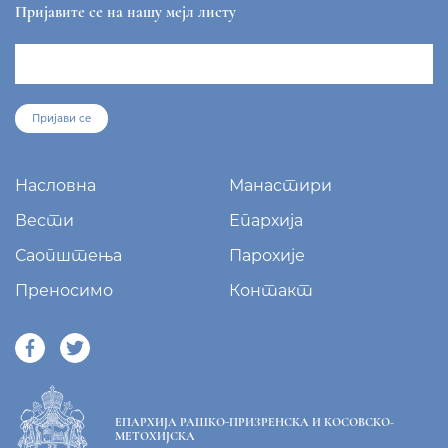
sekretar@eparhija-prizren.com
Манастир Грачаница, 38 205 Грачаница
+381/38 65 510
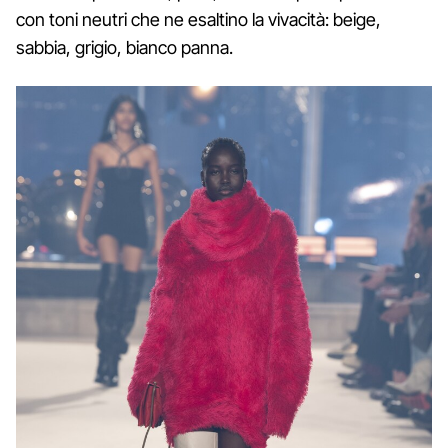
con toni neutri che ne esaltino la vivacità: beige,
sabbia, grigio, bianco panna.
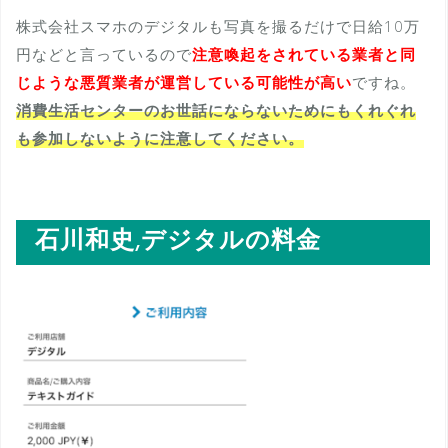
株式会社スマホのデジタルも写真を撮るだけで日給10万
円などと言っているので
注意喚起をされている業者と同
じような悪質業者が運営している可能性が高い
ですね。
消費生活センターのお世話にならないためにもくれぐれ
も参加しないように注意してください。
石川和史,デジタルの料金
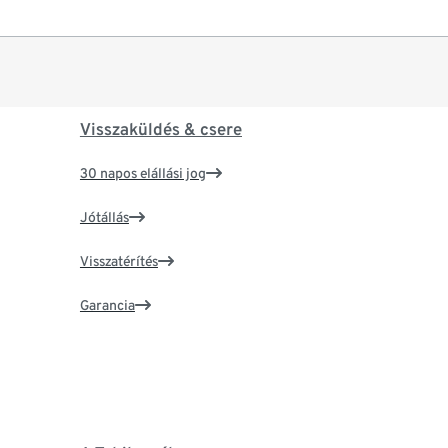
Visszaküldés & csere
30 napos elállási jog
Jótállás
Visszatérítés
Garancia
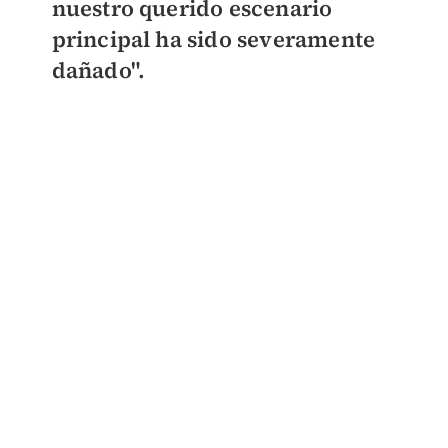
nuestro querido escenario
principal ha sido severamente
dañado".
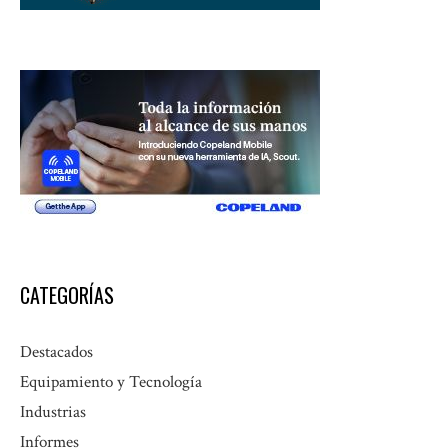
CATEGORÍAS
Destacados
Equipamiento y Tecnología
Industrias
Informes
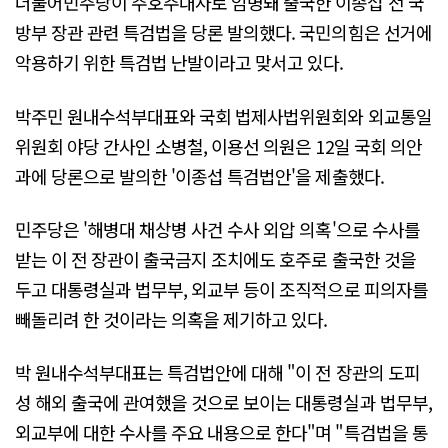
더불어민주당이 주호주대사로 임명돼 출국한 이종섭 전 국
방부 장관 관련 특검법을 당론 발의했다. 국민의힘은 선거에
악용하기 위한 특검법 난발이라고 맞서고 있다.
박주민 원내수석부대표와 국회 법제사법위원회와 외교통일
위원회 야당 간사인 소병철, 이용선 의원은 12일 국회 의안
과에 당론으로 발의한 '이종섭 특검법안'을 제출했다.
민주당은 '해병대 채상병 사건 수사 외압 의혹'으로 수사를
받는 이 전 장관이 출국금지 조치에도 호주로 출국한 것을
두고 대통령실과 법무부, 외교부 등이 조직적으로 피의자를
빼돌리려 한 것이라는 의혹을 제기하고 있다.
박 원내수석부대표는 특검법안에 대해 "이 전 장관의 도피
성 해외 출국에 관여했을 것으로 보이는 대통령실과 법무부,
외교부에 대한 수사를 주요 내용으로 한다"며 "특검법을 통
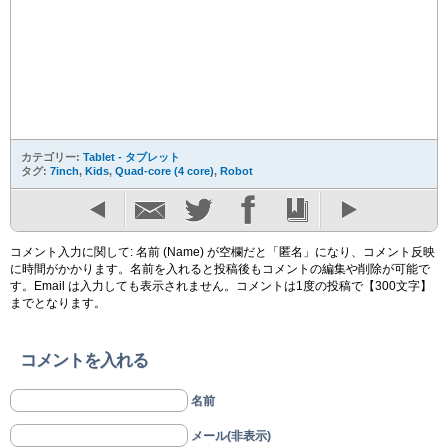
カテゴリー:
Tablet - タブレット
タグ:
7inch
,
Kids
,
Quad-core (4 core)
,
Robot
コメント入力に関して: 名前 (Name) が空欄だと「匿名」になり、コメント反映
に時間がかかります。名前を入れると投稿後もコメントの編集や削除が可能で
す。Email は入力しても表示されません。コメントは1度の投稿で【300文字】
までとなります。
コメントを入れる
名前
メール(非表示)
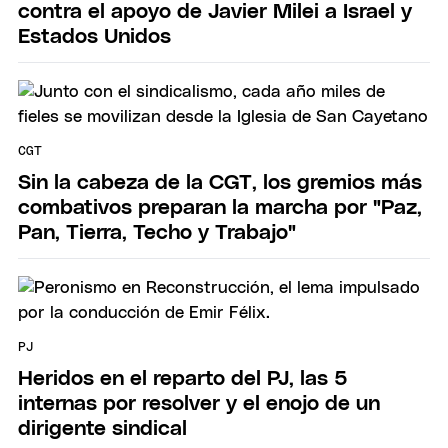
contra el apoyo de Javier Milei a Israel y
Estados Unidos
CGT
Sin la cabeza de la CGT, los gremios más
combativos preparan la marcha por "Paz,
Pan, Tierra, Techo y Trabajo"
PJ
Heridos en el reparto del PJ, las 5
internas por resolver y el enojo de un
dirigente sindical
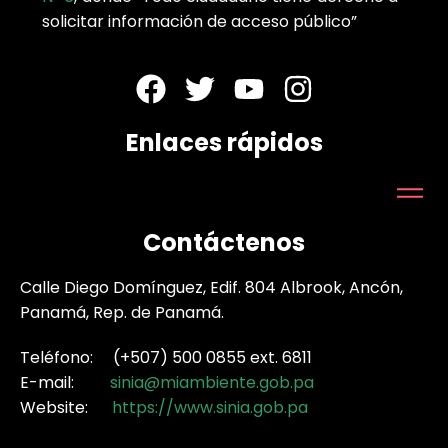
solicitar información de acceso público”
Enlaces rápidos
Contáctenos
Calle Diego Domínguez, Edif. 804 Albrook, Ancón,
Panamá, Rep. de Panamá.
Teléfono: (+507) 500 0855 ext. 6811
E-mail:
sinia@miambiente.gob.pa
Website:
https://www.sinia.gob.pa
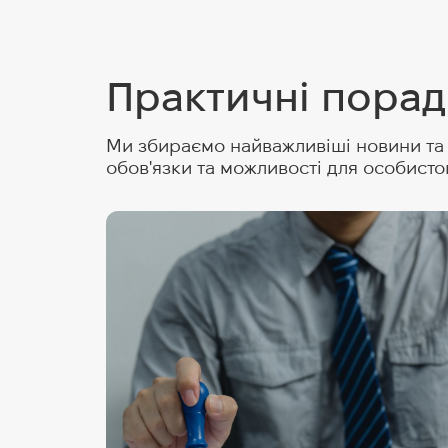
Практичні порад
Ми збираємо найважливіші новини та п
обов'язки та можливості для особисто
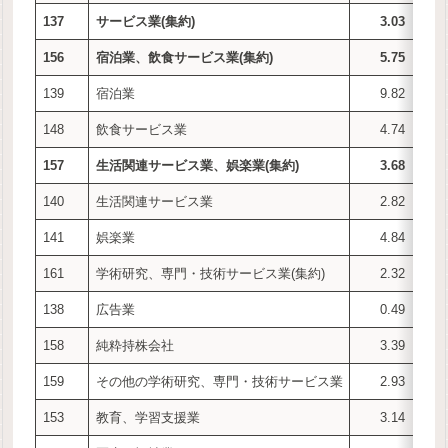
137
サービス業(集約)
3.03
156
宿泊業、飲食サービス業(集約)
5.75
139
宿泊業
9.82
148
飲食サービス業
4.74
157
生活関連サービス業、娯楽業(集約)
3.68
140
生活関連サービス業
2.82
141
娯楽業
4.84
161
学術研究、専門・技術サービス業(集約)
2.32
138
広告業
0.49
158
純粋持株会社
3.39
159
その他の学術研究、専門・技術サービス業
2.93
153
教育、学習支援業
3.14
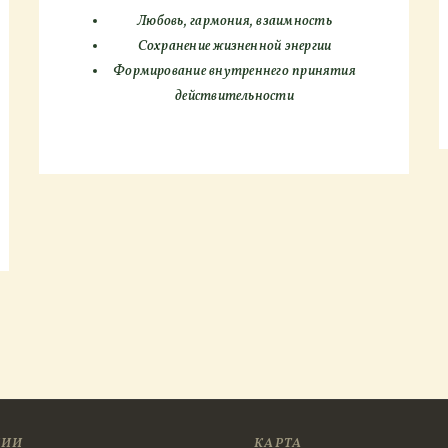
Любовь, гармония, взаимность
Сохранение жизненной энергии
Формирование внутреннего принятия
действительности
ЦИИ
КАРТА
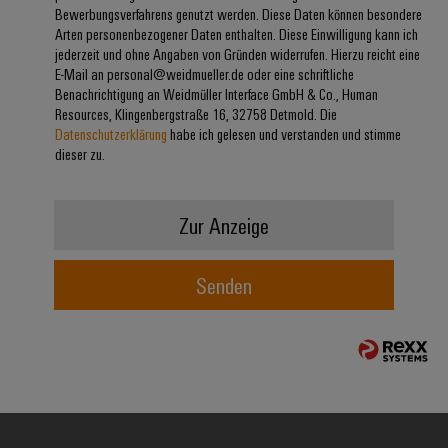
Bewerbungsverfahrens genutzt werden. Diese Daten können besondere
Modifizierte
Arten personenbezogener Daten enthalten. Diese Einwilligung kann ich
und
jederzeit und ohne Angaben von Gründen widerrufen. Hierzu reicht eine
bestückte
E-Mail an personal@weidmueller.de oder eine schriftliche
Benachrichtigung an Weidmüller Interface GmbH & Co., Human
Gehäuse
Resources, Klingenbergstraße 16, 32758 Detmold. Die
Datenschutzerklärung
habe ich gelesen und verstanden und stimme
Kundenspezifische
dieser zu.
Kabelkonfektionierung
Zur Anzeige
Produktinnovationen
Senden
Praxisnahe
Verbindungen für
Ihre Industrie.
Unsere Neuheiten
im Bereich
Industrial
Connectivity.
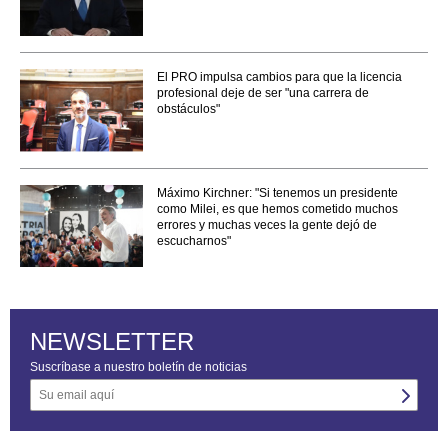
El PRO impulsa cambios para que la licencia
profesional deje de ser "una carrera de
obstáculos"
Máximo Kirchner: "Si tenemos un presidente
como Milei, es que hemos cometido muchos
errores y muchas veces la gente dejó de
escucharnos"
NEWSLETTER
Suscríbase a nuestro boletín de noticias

--- --- ---

What you should do - Going by the data above, give back only the lines from the one containing "받는 이 전 장관이 출국금지 조치에도 호주로 출국한 것을" through the one containing "combativos preparan la", exactly as they stand, both ends included and no images.

Response area -
받는 이 전 장관이 출국금지 조치에도 호주로 출국한 것을
두고 대통령실과 법무부, 외교부 등이 조직적으로 피의자를
빼돌리려 한 것이라는 의혹을 제기하고 있다.
박 원내수석부대표는 특검법안에 대해 "이 전 장관의 도피
성 해외 출국에 관여했을 것으로 보이는 대통령실과 법무부,
외교부에 대한 수사를 주요 내용으로 한다"며 "특검법을 통
カテゴリー:
Tablet - タブレット
タグ:
7inch
,
Kids
,
Quad-core (4 core)
,
Robot
コメント入力に関して: 名前 (Name) が空欄だと「匿名」になり、コメント反映
に時間がかかります。名前を入れると投稿後もコメントの編集や削除が可能で
す。Email は入力しても表示されません。コメントは1度の投稿で【300文字】
までとなります。
コメントを入れる
名前
メール(非表示)
contra el apoyo de Javier Milei a Israel y
Estados Unidos
CGT
Sin la cabeza de la CGT, los gremios más
combativos preparan la marcha por "Paz,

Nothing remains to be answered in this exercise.